María anduvo hasta la calle de Manuel Aleixandre y entró en El Camionero, una taberna en pleno esquinazo tumultuoso repleta de hombres que la miraron con descaro. Pocas mujeres entraban solas en los bares y menos con su aspecto. Le costó llegar a la barra, atendida por féminas, y allí se encontró con los ojos verdes de su amiga, que se quedó boquiabierta al verla.
—¡María!
—He venido a verte.
—Dame cinco minutos. Espérame fuera.
En la sombreada calle y entre empellones se abrazaron. Luego se miraron y obtuvieron su mutua aprobación. Amalia no llevaba ropas de luto sino un vestido floreado y altos tacones para mayor gloria de sus bien torneadas piernas. Su cabello castaño le caía en ondas y subrayaba el gesto alegre de su rostro.
—Ven, vamos hasta el río.
Cogidas de la mano cruzaron la plaza y caminaron junto a los pilares del puente por el descampado situado entre los muros del Mercado y del Matadero y el borde del río. Protegidas por la sombra de un enorme chopo se sentaron en el pretil de piedra y miraron las escasas aguas. Era como estar en el campo, ausente la circulación rodada, lejos del ruido de la ciudad. Algún perro vagabundo ponía movimiento al sosiego y a lo lejos se perfilaban los altos árboles del parque de la Arganzuela.

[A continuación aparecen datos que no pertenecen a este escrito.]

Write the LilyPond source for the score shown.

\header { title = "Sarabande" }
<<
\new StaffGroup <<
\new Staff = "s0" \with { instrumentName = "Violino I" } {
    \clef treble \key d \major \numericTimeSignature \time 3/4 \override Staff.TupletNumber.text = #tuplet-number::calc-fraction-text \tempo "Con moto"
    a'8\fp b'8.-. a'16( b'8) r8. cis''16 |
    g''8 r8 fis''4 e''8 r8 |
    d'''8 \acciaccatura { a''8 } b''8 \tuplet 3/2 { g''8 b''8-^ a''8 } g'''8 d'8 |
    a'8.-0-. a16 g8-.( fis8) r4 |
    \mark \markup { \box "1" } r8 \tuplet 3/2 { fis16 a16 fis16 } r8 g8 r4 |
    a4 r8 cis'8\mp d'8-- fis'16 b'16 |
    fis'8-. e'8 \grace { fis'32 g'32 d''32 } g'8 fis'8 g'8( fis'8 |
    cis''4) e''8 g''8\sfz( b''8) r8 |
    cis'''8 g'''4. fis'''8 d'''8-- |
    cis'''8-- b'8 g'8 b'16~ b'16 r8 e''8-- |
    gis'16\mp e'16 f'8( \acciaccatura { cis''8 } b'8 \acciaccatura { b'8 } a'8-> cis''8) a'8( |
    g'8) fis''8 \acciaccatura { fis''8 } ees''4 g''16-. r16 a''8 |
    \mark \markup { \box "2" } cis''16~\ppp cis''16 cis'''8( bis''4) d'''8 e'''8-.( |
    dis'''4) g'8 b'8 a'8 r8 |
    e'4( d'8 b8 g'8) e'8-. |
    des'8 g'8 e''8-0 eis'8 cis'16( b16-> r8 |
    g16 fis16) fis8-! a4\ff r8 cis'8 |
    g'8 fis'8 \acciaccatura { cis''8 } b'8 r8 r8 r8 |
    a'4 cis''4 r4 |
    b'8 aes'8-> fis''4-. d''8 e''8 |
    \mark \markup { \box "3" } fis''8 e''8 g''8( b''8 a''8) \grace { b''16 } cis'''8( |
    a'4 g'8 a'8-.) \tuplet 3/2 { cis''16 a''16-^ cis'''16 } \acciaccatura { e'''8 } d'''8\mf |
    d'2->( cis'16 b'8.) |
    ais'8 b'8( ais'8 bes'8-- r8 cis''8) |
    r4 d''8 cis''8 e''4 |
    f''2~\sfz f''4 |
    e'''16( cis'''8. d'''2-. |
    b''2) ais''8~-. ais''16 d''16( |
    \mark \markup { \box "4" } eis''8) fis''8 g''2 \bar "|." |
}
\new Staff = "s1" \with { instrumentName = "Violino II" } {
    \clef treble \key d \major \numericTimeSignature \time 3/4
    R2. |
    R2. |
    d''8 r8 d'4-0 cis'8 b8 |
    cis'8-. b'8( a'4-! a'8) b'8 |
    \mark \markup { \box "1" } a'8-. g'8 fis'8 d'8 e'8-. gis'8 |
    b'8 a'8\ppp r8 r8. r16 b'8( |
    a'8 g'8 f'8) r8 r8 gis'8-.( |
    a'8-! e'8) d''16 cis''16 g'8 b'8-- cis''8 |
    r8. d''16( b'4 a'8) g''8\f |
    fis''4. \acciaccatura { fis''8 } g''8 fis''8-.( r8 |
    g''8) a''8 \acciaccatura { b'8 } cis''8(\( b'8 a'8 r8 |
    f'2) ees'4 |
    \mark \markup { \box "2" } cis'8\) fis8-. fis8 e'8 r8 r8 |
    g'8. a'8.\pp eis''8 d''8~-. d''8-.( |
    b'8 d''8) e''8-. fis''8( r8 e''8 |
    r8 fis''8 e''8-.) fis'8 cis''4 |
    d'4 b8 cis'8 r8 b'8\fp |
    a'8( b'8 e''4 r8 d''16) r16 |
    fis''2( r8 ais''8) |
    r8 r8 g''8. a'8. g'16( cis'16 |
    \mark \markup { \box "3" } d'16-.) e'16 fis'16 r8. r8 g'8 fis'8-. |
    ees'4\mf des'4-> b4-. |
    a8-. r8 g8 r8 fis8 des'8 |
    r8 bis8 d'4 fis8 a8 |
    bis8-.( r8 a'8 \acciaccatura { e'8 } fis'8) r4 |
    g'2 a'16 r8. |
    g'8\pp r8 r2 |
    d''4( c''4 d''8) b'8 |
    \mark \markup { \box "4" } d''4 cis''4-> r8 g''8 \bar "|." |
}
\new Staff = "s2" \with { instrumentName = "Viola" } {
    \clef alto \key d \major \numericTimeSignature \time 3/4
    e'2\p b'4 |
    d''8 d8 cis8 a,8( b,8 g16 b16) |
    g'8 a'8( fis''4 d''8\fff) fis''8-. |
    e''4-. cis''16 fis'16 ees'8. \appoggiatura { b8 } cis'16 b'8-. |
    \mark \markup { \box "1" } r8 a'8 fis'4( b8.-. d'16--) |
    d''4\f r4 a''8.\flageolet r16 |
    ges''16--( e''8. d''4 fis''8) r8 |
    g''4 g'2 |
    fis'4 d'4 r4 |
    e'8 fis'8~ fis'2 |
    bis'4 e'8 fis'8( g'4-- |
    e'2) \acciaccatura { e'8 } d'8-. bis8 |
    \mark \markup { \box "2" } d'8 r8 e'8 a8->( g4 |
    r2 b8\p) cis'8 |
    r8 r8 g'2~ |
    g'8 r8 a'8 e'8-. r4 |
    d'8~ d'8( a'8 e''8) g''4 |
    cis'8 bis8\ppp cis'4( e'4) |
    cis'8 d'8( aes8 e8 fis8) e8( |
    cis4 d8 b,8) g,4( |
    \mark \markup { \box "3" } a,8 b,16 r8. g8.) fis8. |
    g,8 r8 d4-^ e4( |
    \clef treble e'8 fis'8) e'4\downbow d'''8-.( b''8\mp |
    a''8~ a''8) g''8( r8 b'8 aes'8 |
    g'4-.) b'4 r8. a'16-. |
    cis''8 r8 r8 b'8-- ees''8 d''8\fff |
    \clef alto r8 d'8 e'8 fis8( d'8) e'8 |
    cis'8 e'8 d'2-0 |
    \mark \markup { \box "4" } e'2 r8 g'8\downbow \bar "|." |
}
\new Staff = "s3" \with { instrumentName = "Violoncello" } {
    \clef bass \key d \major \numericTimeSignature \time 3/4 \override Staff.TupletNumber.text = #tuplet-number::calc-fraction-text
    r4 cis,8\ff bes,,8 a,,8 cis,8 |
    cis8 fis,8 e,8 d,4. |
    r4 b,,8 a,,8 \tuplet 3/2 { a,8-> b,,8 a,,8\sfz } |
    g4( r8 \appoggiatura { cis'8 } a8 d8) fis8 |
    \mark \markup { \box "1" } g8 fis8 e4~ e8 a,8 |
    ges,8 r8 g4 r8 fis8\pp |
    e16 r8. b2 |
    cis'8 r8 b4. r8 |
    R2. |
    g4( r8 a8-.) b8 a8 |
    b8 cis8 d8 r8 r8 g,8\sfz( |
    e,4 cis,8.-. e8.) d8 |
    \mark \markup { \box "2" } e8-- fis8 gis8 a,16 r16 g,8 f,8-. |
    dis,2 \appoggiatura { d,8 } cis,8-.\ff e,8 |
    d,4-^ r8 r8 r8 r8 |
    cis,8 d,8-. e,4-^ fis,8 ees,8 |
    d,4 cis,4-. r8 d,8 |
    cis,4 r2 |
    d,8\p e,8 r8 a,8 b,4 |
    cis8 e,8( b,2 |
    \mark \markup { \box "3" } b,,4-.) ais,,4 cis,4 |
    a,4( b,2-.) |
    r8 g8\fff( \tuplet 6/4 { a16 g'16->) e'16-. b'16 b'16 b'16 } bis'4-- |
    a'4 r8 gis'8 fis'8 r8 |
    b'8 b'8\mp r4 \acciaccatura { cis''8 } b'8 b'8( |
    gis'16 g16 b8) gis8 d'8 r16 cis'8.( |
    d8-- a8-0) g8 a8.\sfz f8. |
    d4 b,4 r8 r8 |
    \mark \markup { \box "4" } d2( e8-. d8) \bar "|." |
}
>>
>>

—Me hace feliz verte tan feliz. Encontraste un trabajo. Tendrás tu cartilla de Seguro de Enfermedad —dijo imprudentemente, olvidándose de la prohibición interna que llevaba de no mencionar nada que recordara a Pedrito.
Amalia no pareció haber caído en la cuenta. Rio y su deslumbrante dentadura resaltó con fuerza del tostado rostro.
—Estoy de encargada y a veces echo una mano en la barra.
—¿Te gusta el trabajo? Parece agotador.
—Lo es, pero sólo por las mañanas. El resto del día es más tranquilo.
—¿Cómo conseguiste el puesto de encargada en un bar de hombres?
Amalia apartó la mirada y le ofreció su perfil.
—Sabes que yo no tengo estudios como tú. Pero tengo otras armas con las que enfrentar a la vida. ¿Por qué no usarlas? —Hizo una pausa—. Pateé el Mercado, llevé una carretilla. Luego conocí a un hombre con mucho dinero, un asentador, el dueño de la taberna. Sólo quiere camareras porque los tíos se emboban. Tiene razón. Es un gran negocio, siempre lleno. Gano dinero porque el bote de las propinas es una mina. ¿Cómo me encontraste?
—Me lo dijeron las del poblado. Pudiste haberme avisado.
—No quiero ser un incordio y menos para la gente que quiero. Pensaba visitarte en cualquier momento. ¿Cómo te va con los falangistas?
—Me tratan muy bien y no me salgo del tiesto. Son amistosos en su mayoría. Hoy me han dado permiso sin tener que decir los motivos. Y aquí estoy.
—He alquilado un piso en Madrid. Dejaré la chabola sus malos recuerdos.
María supo que debía esquivar esos recuerdos. No quería ver agredida la plácida estampa que tenía delante.
—Tuviste suerte de encontrar a ese hombre. Hoy poca gente ayuda al prójimo.
Ella volvió a regalarle sus grandes ojos y el nácar de su boca.
—Tiene sesenta años. Está casado, con hijos mayores. Es bueno conmigo y le hago feliz. Soy su amante. —Siguió mirándola, una súplica esbozándose—. Lo comprendes, ¿verdad? Tengo que hacerlo para no morir.